We see early on that Lou, like his father before him, prefers to take things at face value. He likes Thomaston, even if it might be a quiet place that he’s never had the chance to get away from for very long. The trip to Italy is a source of apprehension for Lou, as he prefers to stay within the safe, well-known walls of his store. The only thing drawing him there is Noonan, who Lou looks forward to seeing, even if Noonan hasn’t answered his letters.
Those letters are not the only writing Lou Lynch has been doing, either. He’s begun to write his memoirs and, as we pick up the novel he is buried deep in reliving his childhood. Using this obvious device, Russo takes us back into Lynch’s past and he rarely looks back. The present action takes a back seat as Lynch tells us about meeting Bobby, about his optimistic father and his acerbically realistic mother, about coming to know his wife Sarah in high school. What becomes apparent, mainly through Lou’s mothers observations, is that Lynch doesn’t feel he’s changed much since childhood. He always wanted to be like his father — seeing things the way he wanted to see them, hoping for the best from people.
And, in the end, Bridge of Sighs seems to be Russo’s attempt to come to grips with the notion that none of us change. At one point, Sarah’s father, a quirky high school teacher, tells his class that by 15 or 16 our personalities are already established. There’s no more growing to do. We are who we are until we are buried. And, as we see Lynch’s childhood unfold, his moves become achingly predictable. We know he’ll long for Bobby’s friendship, hope he’ll call or write, even as Bobby is constantly pulling away. We know, when Sarah leaves for college, that Lou won’t be able to cope, will be sure that she will leave him for someone else. Someone better.
Even as he writes his memoirs, Lynch seems aware of their futility. He says at one point they could probably be called “The Most Boring Story Ever Told”. Of course, if Russo agrees with this defensive qualifier, it doesn’t come across in page count. The bulk of this big novel is spent in Lynch’s past, though occasionally we get the information from Sarah’s or Noonan’s recollections. And while these characters are typically well-done by Russo, full of everyday charm and believably muted quirks, in the end it is difficult for us to really know if Lynch — and Russo by extension — is right, if he’s stayed the same, because there is no balance between the past and present action.

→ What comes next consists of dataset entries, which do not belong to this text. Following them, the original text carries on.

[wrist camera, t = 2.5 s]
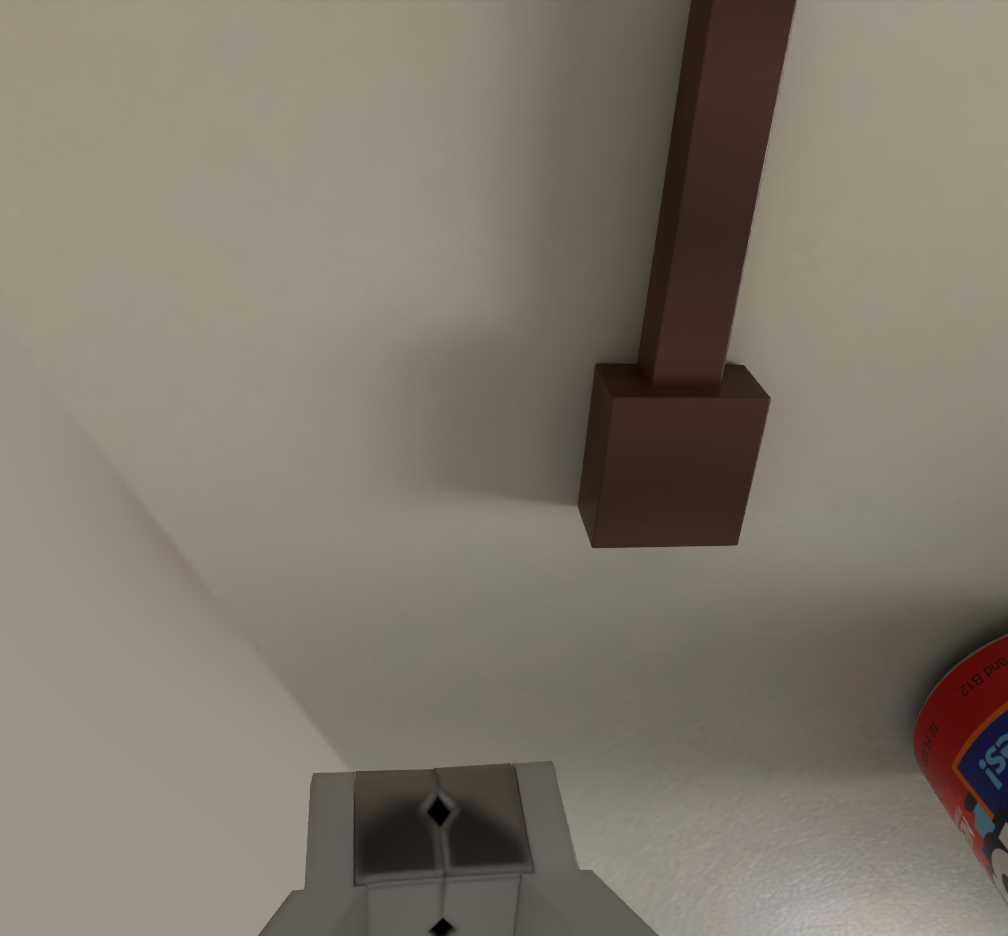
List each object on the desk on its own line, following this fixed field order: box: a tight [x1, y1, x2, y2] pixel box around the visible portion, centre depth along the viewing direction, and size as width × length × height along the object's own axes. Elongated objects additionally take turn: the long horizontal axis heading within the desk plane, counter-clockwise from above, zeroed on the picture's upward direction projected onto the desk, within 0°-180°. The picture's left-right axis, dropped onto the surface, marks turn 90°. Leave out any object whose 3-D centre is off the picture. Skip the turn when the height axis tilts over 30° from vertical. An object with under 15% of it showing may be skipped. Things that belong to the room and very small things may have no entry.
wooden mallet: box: [578, 0, 797, 548], centre depth 23 cm, size 13×4×2 cm, turn 176°
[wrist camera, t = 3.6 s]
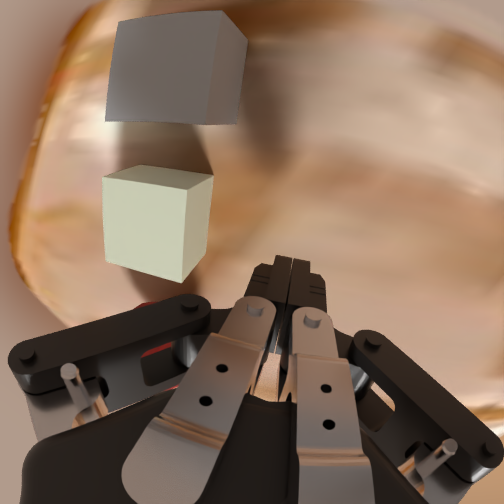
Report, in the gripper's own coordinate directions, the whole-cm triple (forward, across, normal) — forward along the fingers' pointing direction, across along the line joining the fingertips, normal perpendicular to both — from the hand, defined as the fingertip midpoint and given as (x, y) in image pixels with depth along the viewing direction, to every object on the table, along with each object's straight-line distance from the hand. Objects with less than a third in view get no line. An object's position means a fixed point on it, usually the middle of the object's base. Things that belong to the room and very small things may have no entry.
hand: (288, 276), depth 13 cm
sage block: (+5, +8, 0) cm, 9 cm away
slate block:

Where Empire Falls used the history of a town, and the secret-riddled past of a family, to inform the present, Bridge of Sighs gets bogged down in the past more as a book than Lynch does as a character. Rather than informing the present, and revealing anything new about the characters, it overwhelms the present action. And because of the unbalance, when we get to the small plot twists that come towards the end of the book, they feel both rushed and a little flat.
The set-up to Bridge of Sighs may also be just a little too similar to its predecessor. Thomaston is the same sort of failing, end-of-an-era, small town as Empire Falls is, with a factory that manages to poison the river before it shuts down. Lou, like the Empire Grill’s Miles, runs a store that always seemed destined to fail but never does. And these similarities would be fine, but this novel just does not have the level of execution Empire Falls had, making the book feel like more of a rehash of themes we’ve seen Russo grapple with before and with better success.
Russo still has a quiet, confident charm to his prose in Bridge of Sighs, and the book is not without its stunning moments — particularly between Lou and his mother. But unfortunately, those moments are few and don’t quite add up to enough to keep the book afloat.